Di seguito si riporta un’intervista a due componenti della famiglia Agabiti (rispettivamente padre e figlio), che hanno sperimentato il lavoro legato all’industria estrattiva, sia pure in campi differenti.
Come si chiama?
Agabiti Domenico Antonio
Quanti anni ha?
Ho 80 anni
Che lavoro faceva?
Ero un contadino e poi ho lavorato in miniera
Dove si trovavano le miniere?
In una frazione di Monteleone
Cosa si produceva?
Si produceva carbone
Come erano le condizioni di vita? Mi racconti la sua giornata lavorativa
Le condizioni di vita erano brutte, perché la miniera era sempre piena di acqua e di umidità. La giornata lavorativa era divisa in tre turni formati da 8 ore
Quando è stata chiusa la miniera? Chi ne era il proprietario?

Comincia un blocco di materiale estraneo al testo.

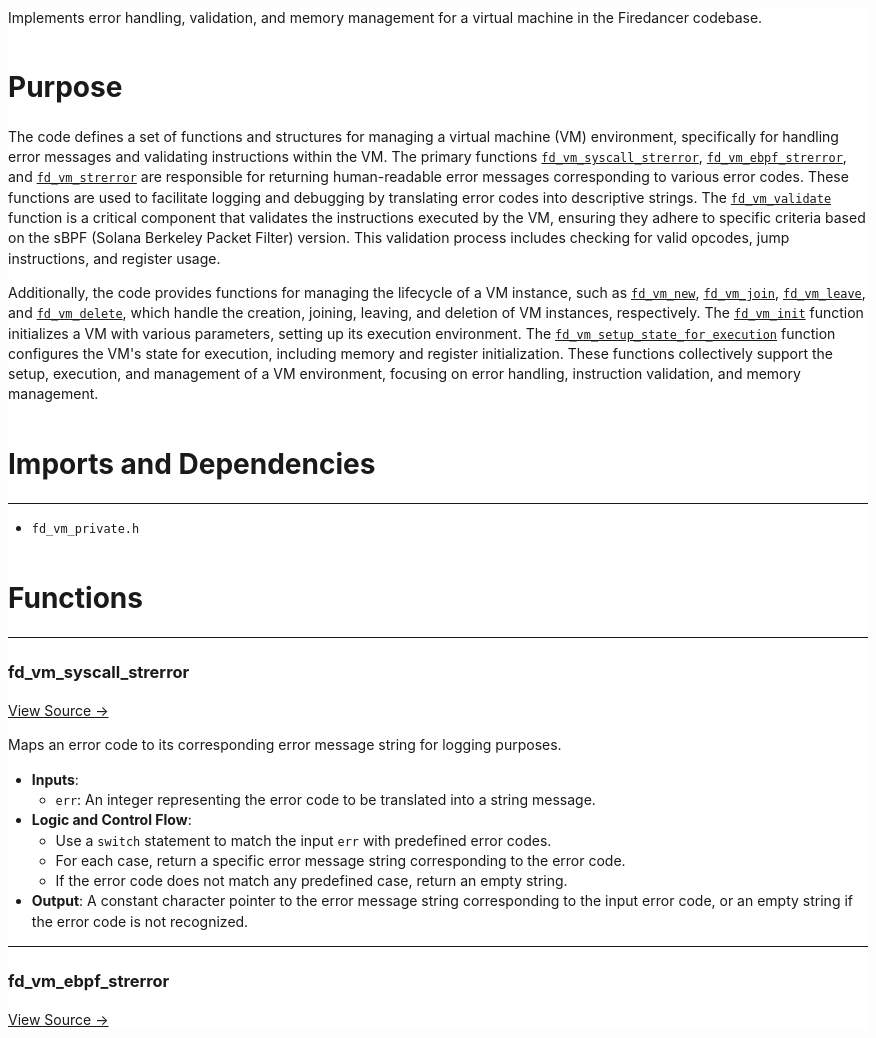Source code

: 




Implements error handling, validation, and memory management for a virtual machine in the Firedancer codebase.

# Purpose
The code defines a set of functions and structures for managing a virtual machine (VM) environment, specifically for handling error messages and validating instructions within the VM. The primary functions [`fd_vm_syscall_strerror`](<#fd_vm_syscall_strerror>), [`fd_vm_ebpf_strerror`](<#fd_vm_ebpf_strerror>), and [`fd_vm_strerror`](<#fd_vm_strerror>) are responsible for returning human-readable error messages corresponding to various error codes. These functions are used to facilitate logging and debugging by translating error codes into descriptive strings. The [`fd_vm_validate`](<#fd_vm_validate>) function is a critical component that validates the instructions executed by the VM, ensuring they adhere to specific criteria based on the sBPF (Solana Berkeley Packet Filter) version. This validation process includes checking for valid opcodes, jump instructions, and register usage.

Additionally, the code provides functions for managing the lifecycle of a VM instance, such as [`fd_vm_new`](<#fd_vm_new>), [`fd_vm_join`](<#fd_vm_join>), [`fd_vm_leave`](<#fd_vm_leave>), and [`fd_vm_delete`](<#fd_vm_delete>), which handle the creation, joining, leaving, and deletion of VM instances, respectively. The [`fd_vm_init`](<#fd_vm_init>) function initializes a VM with various parameters, setting up its execution environment. The [`fd_vm_setup_state_for_execution`](<#fd_vm_setup_state_for_execution>) function configures the VM's state for execution, including memory and register initialization. These functions collectively support the setup, execution, and management of a VM environment, focusing on error handling, instruction validation, and memory management.
# Imports and Dependencies

---
- `fd_vm_private.h`


# Functions

---
### fd\_vm\_syscall\_strerror
[View Source →](<../../../../../src/flamenco/vm/fd_vm.c#L8>)

Maps an error code to its corresponding error message string for logging purposes.
- **Inputs**:
    - `err`: An integer representing the error code to be translated into a string message.
- **Logic and Control Flow**:
    - Use a `switch` statement to match the input `err` with predefined error codes.
    - For each case, return a specific error message string corresponding to the error code.
    - If the error code does not match any predefined case, return an empty string.
- **Output**: A constant character pointer to the error message string corresponding to the input error code, or an empty string if the error code is not recognized.


---
### fd\_vm\_ebpf\_strerror
[View Source →](<../../../../../src/flamenco/vm/fd_vm.c#L55>)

La miniera è stata chiusa nel 1952. Il proprietario era Sgarroni, della Società Mineraria Umbra
Qual è stata la causa della chiusura?
La causa della chiusura fu la scoperta del petrolio
INTERVISTA AL FIGLIO
Come si chiama?
Agabiti Enzo
Quanti anni ha?
Ho 46 anni
Che lavoro fa?
Estraggo materiale inerte da una cava
Dove si trova la cava?
La cava si trova vicino a Miniera, una frazione di Monteleone
Quali sono gli usi a cui il materiale è destinato?

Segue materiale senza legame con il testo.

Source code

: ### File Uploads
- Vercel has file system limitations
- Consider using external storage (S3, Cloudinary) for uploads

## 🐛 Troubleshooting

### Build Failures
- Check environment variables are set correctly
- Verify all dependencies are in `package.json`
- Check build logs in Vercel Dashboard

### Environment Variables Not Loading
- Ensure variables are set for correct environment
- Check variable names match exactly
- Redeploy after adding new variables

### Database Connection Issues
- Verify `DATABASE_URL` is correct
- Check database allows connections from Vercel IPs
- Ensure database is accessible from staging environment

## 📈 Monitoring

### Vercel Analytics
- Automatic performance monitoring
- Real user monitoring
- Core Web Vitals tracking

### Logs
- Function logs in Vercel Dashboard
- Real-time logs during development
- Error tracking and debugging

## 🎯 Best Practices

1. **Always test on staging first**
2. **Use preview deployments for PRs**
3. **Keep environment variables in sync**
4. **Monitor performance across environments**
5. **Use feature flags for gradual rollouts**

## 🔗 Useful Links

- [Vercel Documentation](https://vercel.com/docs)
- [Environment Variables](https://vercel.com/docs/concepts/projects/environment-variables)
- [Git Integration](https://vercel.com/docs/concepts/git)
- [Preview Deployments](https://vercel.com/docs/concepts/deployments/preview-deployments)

Il materiale inerte viene usato per costruire edifici e marmi finti (gli inerti o aggregati sono una larga categoria di materiali minerali granulari particellari grezzi usati nelle costruzioni e possono essere naturali, artificiali o riciclati da materiali precedentemente usati nelle costruzioni. Essi comprendono: sabbia, ghiaia, argilla espansa, ecc e sono utilizzati in edilizia principalmente come componenti di materiali composti come i conglomerati cementizi, i conglomerati bituminosi gli intonaci, ecc.. Anche dal punto di vista quantitativo gli inerti sono molto importanti, poiché nella massa di un calcestruzzo ordinario rappresentano circa l’80% del peso).
Lei ne è il proprietario? Ha altri soci?
Sì e ho un altro socio, mio fratello Fabio Agabiti.
Mi racconti come è iniziato questo suo lavoro.
Questo lavoro è iniziato con mio padre, dopo la chiusura della miniera di lignite. Ci è venuta l’idea di aprire una cava perché vi si trovava un materiale facile da estrarre e con una percentuale di calcare molto alta. Da lì è cominciato tutto.